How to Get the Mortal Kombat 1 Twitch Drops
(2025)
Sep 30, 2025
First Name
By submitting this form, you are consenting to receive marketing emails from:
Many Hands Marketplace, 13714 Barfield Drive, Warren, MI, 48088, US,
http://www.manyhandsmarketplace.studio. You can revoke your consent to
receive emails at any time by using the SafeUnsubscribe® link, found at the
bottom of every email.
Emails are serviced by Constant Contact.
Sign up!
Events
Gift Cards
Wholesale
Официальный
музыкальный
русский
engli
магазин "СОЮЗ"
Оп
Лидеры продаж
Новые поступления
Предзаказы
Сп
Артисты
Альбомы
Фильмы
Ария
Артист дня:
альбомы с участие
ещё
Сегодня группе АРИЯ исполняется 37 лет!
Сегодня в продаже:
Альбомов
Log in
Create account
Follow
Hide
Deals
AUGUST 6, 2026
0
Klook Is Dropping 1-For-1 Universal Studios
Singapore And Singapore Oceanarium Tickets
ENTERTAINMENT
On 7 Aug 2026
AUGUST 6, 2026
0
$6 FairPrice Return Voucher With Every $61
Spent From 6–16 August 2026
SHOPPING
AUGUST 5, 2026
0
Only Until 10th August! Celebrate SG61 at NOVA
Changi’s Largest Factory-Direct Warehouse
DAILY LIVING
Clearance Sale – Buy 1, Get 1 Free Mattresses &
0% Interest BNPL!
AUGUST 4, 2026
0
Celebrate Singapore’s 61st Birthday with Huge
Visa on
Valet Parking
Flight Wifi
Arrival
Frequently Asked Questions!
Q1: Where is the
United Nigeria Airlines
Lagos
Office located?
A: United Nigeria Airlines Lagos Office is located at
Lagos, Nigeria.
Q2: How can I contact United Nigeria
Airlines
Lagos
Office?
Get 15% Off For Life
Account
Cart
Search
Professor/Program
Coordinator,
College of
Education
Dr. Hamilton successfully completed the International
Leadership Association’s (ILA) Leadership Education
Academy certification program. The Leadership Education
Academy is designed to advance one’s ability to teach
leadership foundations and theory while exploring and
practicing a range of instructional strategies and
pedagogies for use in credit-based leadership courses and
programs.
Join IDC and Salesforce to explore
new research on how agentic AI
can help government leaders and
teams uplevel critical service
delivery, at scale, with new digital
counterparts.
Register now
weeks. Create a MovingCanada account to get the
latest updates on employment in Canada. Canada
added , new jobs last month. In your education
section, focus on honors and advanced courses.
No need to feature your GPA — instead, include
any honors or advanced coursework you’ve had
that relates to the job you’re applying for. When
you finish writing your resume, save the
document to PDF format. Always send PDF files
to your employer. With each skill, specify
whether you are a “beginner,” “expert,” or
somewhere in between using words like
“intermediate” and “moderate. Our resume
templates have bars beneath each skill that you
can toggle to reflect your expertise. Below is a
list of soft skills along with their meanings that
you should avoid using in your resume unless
**********
_DIRECTIVE_.
Copy out each entry once more, character for character.

_ANSWER FOR THIS EXERCISE_.
How to Get the Mortal Kombat 1 Twitch Drops
(2025)
Sep 30, 2025
First Name
By submitting this form, you are consenting to receive marketing emails from:
Many Hands Marketplace, 13714 Barfield Drive, Warren, MI, 48088, US,
http://www.manyhandsmarketplace.studio. You can revoke your consent to
receive emails at any time by using the SafeUnsubscribe® link, found at the
bottom of every email.
Emails are serviced by Constant Contact.
Sign up!
Events
Gift Cards
Wholesale
Официальный
музыкальный
русский
engli
магазин "СОЮЗ"
Оп
Лидеры продаж
Новые поступления
Предзаказы
Сп
Артисты
Альбомы
Фильмы
Ария
Артист дня:
альбомы с участие
ещё
Сегодня группе АРИЯ исполняется 37 лет!
Сегодня в продаже:
Альбомов
Log in
Create account
Follow
Hide
Deals
AUGUST 6, 2026
0
Klook Is Dropping 1-For-1 Universal Studios
Singapore And Singapore Oceanarium Tickets
ENTERTAINMENT
On 7 Aug 2026
AUGUST 6, 2026
0
$6 FairPrice Return Voucher With Every $61
Spent From 6–16 August 2026
SHOPPING
AUGUST 5, 2026
0
Only Until 10th August! Celebrate SG61 at NOVA
Changi’s Largest Factory-Direct Warehouse
DAILY LIVING
Clearance Sale – Buy 1, Get 1 Free Mattresses &
0% Interest BNPL!
AUGUST 4, 2026
0
Celebrate Singapore’s 61st Birthday with Huge
Visa on
Valet Parking
Flight Wifi
Arrival
Frequently Asked Questions!
Q1: Where is the
United Nigeria Airlines
Lagos
Office located?
A: United Nigeria Airlines Lagos Office is located at
Lagos, Nigeria.
Q2: How can I contact United Nigeria
Airlines
Lagos
Office?
Get 15% Off For Life
Account
Cart
Search
Professor/Program
Coordinator,
College of
Education
Dr. Hamilton successfully completed the International
Leadership Association’s (ILA) Leadership Education
Academy certification program. The Leadership Education
Academy is designed to advance one’s ability to teach
leadership foundations and theory while exploring and
practicing a range of instructional strategies and
pedagogies for use in credit-based leadership courses and
programs.
Join IDC and Salesforce to explore
new research on how agentic AI
can help government leaders and
teams uplevel critical service
delivery, at scale, with new digital
counterparts.
Register now
weeks. Create a MovingCanada account to get the
latest updates on employment in Canada. Canada
added , new jobs last month. In your education
section, focus on honors and advanced courses.
No need to feature your GPA — instead, include
any honors or advanced coursework you’ve had
that relates to the job you’re applying for. When
you finish writing your resume, save the
document to PDF format. Always send PDF files
to your employer. With each skill, specify
whether you are a “beginner,” “expert,” or
somewhere in between using words like
“intermediate” and “moderate. Our resume
templates have bars beneath each skill that you
can toggle to reflect your expertise. Below is a
list of soft skills along with their meanings that
you should avoid using in your resume unless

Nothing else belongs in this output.